Hundreds gathered for a prayer rally spearheaded by notable civil rights and faith leaders in Brunswick, Georgia on Thursday.

BRUNSWICK, Ga. — Hundreds gathered in Brunswick, Georgia on Thursday, just miles away from Satilla Shores - the neighborhood where Ahmaud Arbery was shot and killed. The scores of people appeared just outside of the Glynn County courthouse, where day 10 of the trial over the death of Arbery was underway.

The chant "Justice for Ahmaud" could be heard across the courtyard as civil rights advocate Al Sharpton approached the podium, kicking off the rally's press conference. Arbery's parents spoke to the crowd directly, offering brief words as they shed some light on the grief they feel for their dead son.

"When Ahmaud was killed on the 23rd of February, the family had some of the darkest times of our lives. We asked questions. We got no answers. We submitted emails with no reply back," Arbery's mother Wanda Cooper-Jones said.

"Thank you to all of you people that came out here to support this family." Ahmaud Arbery's father Marcus Arbery continued.

Arbery said the defendants were wrong for shooting his son and said, "But, look at the change he brought. He brought a change with his life."

"You all tore my family up. You all tore us up. But, look what you did to your own. You tore yours up too. Because guess what? If you had a heart, you would have let him kept running." Marcus Arbery continued. 

Martin Luther King III, the eldest son of civil rights legend Dr. Martin Luther King Jr., followed up with a speech of his own. 

"While I may not be a preacher, there is a ministry that exists. Part of that ministry is whenever you see injustice, you must stand up. Dad used to say 'Injustice anywhere is a threat to justice everywhere.'" Martin Luther King III said, bringing the crowd to a slow-rolling roar.

"While we don't today exactly what will happen, we know where it lies." He continued. "So, we are not going to give up. We are not going to give out. We are not going to give in. We are going to keep coming back until justice is done for this family."

There were many more speeches still to come.

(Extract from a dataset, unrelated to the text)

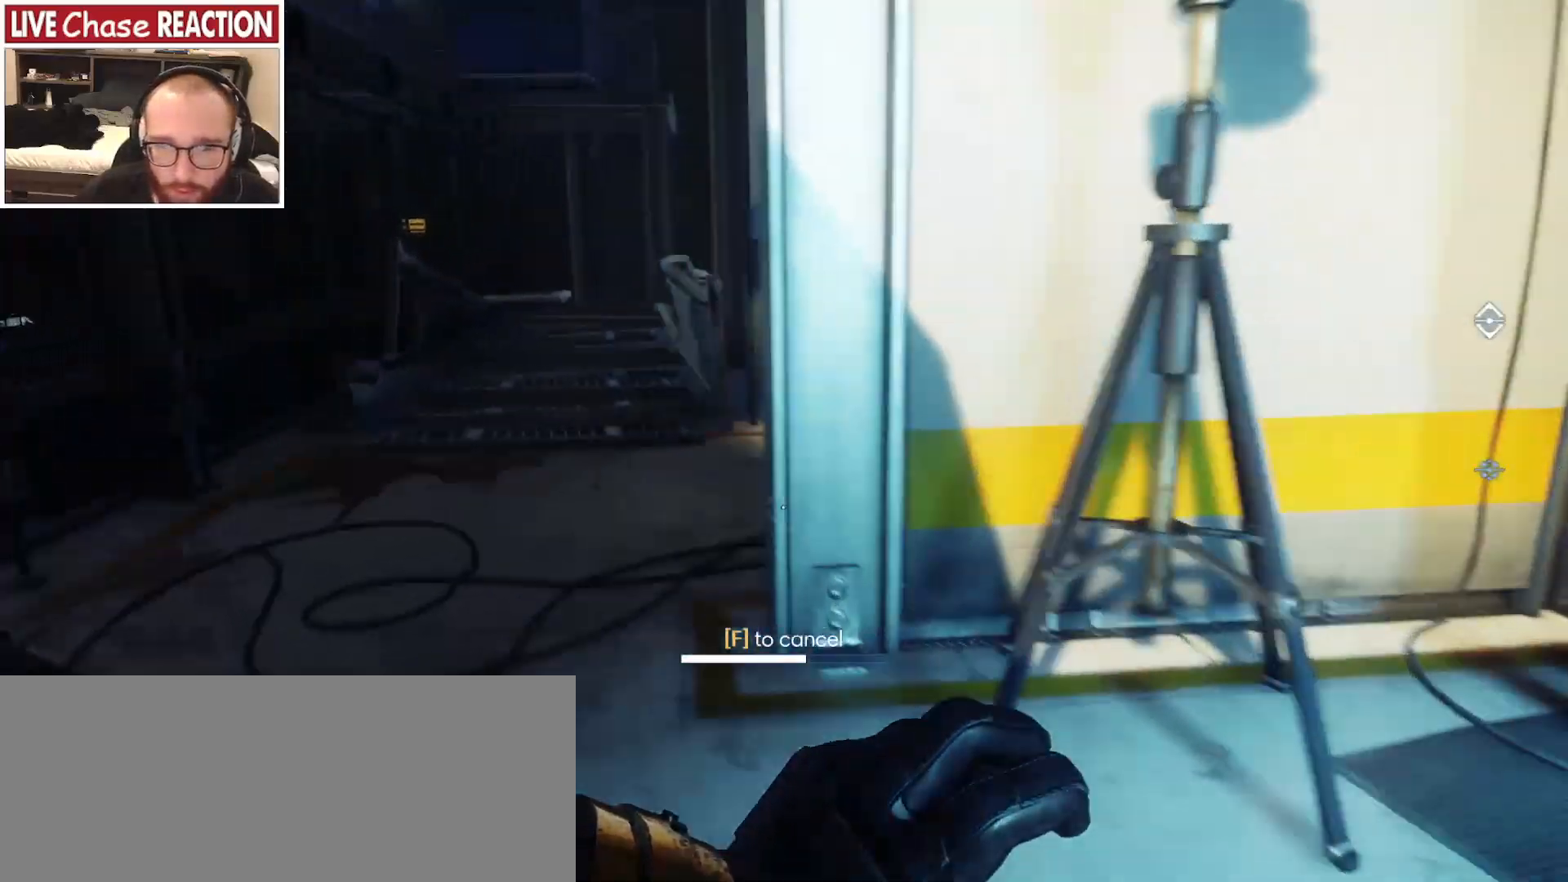
{"keys": ["a", "shift", "w"], "mouse": ["left"], "events": []}
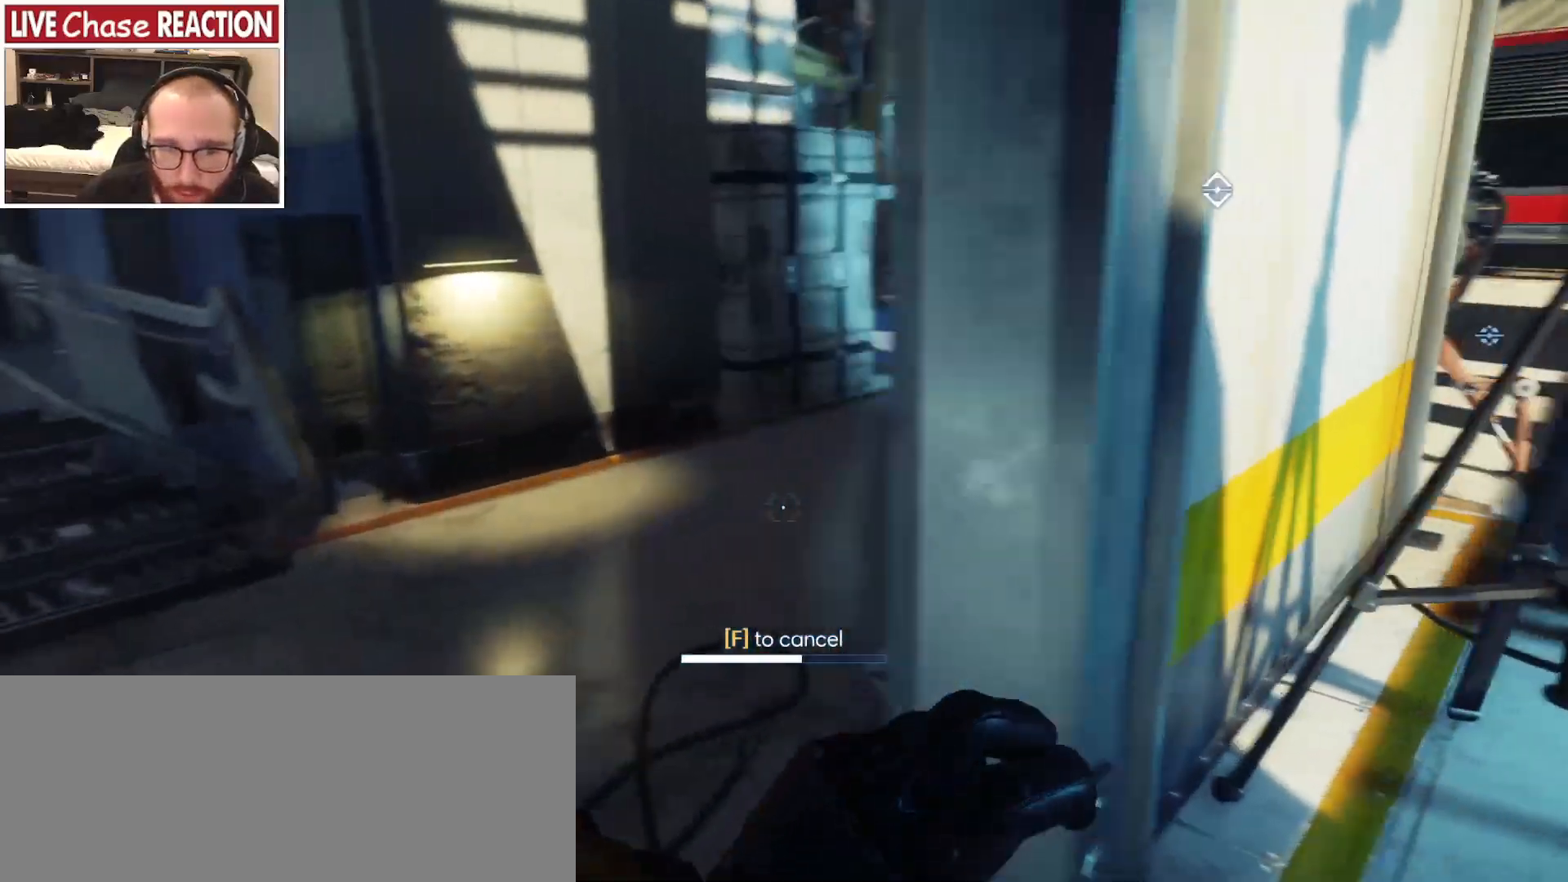
{"keys": ["shift", "w"], "mouse": ["left"], "events": [[150, "a", "up"]]}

Atlanta's New Birth Missionary Baptist Church pastor Jamal Bryant spearheaded the rally, having asked for Black pastors to gather in Brunswick to pray for the family of Ahmaud Arbery. But, things first began in Brunswick's courtroom.

William Bryan's attorney Kevin Gough received criticism for a comment made last week during the trial of Ahmaud Arbery's death. After Rev. Jesse Jackson's brief appearance, the attorney claimed he did not want "any more Black pastors" to show up in the courtroom. 

Rev. Jesse Jackson, Martin Luther King III and Jamal Bryant are just some of the civil rights activists and faith leaders that beckoned for hundreds to appear at the Glynn County court's steps in response. 

Jackson continued to join Arbery's family in the court room despite the comments from Bryan's defense.

Credit: AP
Rev. Jesse Jackson, left, sits with Wanda Cooper-Jones, mother of Ahmaud Arbery, during the trial of Arbery at the Glynn County Courthouse on Thursday, Nov. 18, 2021 in Brunswick, Ga. Travis McMichael, his father Greg McMichael, and a neighbor William "Roddie" Bryan are charged charged with the February 2020 slaying of 25-year-old Ahmaud Arbery. (Sean Rayford/Pool Photo via AP)

On Feb. 23, 2020, Arbery was shot and killed while running through the Satilla Shores neighborhood in Glynn County near Brunswick. Arbery was shot and killed by father and son Gregory McMichael and Travis McMichael, who claimed they were attempting a citizen's arrest at the time. Both the father and son, as well as their neighbor William "Roddie" Bryan, have since been charged.

The trial in the death of Ahmaud Arbery continues, having sparked national attention in near countless forms since Arbery's death became widely known. The rally of Black pastors outside of the Glynn County courthouse steps is the latest in a long list of community responses.